One other thing not related to your question but critical to your season is to find out your school districts travel requirements. Avoid possible disappointment by knowing what you need to do to take your team to a tournament😁


Thank you for all the advise! Hopefully we can get to a position to compete in FRC in 1-2 years. Not sure yet if that’s an unreasonable timeline but we’ll see how budget and everything works out.

Good point on transportation. I hadn’t thought of that at all. I’ll bring that up in my meeting tomorrow too :slight_smile:

It’s not just transportation. Many school districts have onerous regulations for “overnight field trips”. It’s not fun to discover at the last minute that you didn’t file the right paperwork in time, or that you don’t have enough chaperones, or that you chartered the wrong sort of bus.
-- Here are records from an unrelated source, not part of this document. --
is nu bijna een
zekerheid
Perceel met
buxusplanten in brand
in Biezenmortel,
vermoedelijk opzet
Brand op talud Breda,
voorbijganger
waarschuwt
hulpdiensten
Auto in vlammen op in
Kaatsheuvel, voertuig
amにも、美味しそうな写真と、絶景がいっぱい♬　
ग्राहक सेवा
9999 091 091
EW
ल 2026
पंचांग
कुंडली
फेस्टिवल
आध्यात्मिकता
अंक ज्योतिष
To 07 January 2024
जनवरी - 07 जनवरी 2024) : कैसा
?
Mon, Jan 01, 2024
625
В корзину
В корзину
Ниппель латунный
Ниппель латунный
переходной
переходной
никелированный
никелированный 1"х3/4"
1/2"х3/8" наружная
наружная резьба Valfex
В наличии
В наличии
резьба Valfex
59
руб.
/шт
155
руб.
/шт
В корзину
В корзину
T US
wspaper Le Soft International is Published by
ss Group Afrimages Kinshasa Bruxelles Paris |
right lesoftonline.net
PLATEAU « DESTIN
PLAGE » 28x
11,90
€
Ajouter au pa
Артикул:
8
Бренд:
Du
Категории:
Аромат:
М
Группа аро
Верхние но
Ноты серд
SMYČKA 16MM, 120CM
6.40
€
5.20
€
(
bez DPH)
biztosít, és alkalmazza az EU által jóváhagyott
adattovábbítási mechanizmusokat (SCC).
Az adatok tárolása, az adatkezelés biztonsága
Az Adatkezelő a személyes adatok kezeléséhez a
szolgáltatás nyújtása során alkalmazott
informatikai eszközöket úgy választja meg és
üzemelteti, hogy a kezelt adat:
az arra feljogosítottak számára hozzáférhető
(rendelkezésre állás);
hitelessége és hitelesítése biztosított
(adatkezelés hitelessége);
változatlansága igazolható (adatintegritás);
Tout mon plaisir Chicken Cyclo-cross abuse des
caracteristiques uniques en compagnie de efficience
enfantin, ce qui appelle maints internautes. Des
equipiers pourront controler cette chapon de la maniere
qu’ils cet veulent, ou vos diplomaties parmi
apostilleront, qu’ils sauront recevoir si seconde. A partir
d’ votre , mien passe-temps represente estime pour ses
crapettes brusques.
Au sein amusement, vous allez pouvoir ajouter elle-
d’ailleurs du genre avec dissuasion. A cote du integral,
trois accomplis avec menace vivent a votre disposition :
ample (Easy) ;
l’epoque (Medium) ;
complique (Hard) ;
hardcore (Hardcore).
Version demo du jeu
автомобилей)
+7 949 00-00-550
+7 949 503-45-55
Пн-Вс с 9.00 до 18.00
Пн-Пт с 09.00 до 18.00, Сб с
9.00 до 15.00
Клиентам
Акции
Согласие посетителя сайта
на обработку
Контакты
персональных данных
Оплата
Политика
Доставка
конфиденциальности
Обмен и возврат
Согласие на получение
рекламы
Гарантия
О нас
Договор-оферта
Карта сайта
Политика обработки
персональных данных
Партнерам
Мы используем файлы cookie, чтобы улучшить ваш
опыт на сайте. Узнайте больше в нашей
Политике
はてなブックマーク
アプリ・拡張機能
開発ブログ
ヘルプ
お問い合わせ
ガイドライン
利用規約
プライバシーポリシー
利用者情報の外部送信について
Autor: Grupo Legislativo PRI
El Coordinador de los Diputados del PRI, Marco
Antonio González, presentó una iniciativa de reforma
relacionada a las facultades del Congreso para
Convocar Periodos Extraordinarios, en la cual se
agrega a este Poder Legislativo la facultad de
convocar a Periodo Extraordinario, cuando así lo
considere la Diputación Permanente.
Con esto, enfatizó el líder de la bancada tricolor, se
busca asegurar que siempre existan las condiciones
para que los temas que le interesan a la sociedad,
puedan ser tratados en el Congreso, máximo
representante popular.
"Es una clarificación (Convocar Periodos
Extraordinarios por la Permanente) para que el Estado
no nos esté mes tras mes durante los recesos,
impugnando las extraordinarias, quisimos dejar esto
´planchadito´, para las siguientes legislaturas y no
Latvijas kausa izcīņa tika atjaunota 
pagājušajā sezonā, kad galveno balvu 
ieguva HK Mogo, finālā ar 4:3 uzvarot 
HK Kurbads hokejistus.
Another potential policy to be aware of is if you need X number of chaperones of a certain gender. Our board typically asks us to have at least one female board member (all our teachers directly involved are male) accompany the trips/excursions. I’ve also known some boards to require X number of chaperones for every so many students.

I see. Thank you for the clarification. I’ll make sure to ask for those policies.

I was able to use everyone’s suggestions to put together a hopefully decent list of safety equipment, materials, tools, and storage units I will need for the upcoming school year.

I’m thinking a 3-D printer might also be useful. Would that be recommended? Are there any software programs you’d recommend that might also be useful?

1 Like

The spreadsheet linked by Alexander above has the Prusa Mini+ 3d printer on it, which I’m a big fan of as well. My team used 3d printing this season to make camera mounts, and there’s plenty of other applications you may come across.

As for software, the main things that come up are CAD and programming. My team uses OnShape for CAD since it’s free and has pretty easy collaboration between users. For programming we use the default install of Visual Studio Code that comes with wpilib, plus Git for version control. I don’t know if the programming tools for FTC are different though since I’ve only done FRC. CAD is CAD, though, and getting a good design in CAD will make making parts and assembling the robot a much smoother process than it would be otherwise.

1 Like

FTC does not use wpilib and iirc has vastly less convenient support, but there is an FTC Discord server that might be able to help more with that. FTC also generally does not use CAD especially at a lower level, but CAD is a very good skill to have no matter what. If you want to 3dprint things you will need at least some CAD work

It might be worth considering Vex instead of FTC here. It sounds like you want to avoid tools and have a fairly small budget. Vex is much more organized from a setup standpoint than FTC.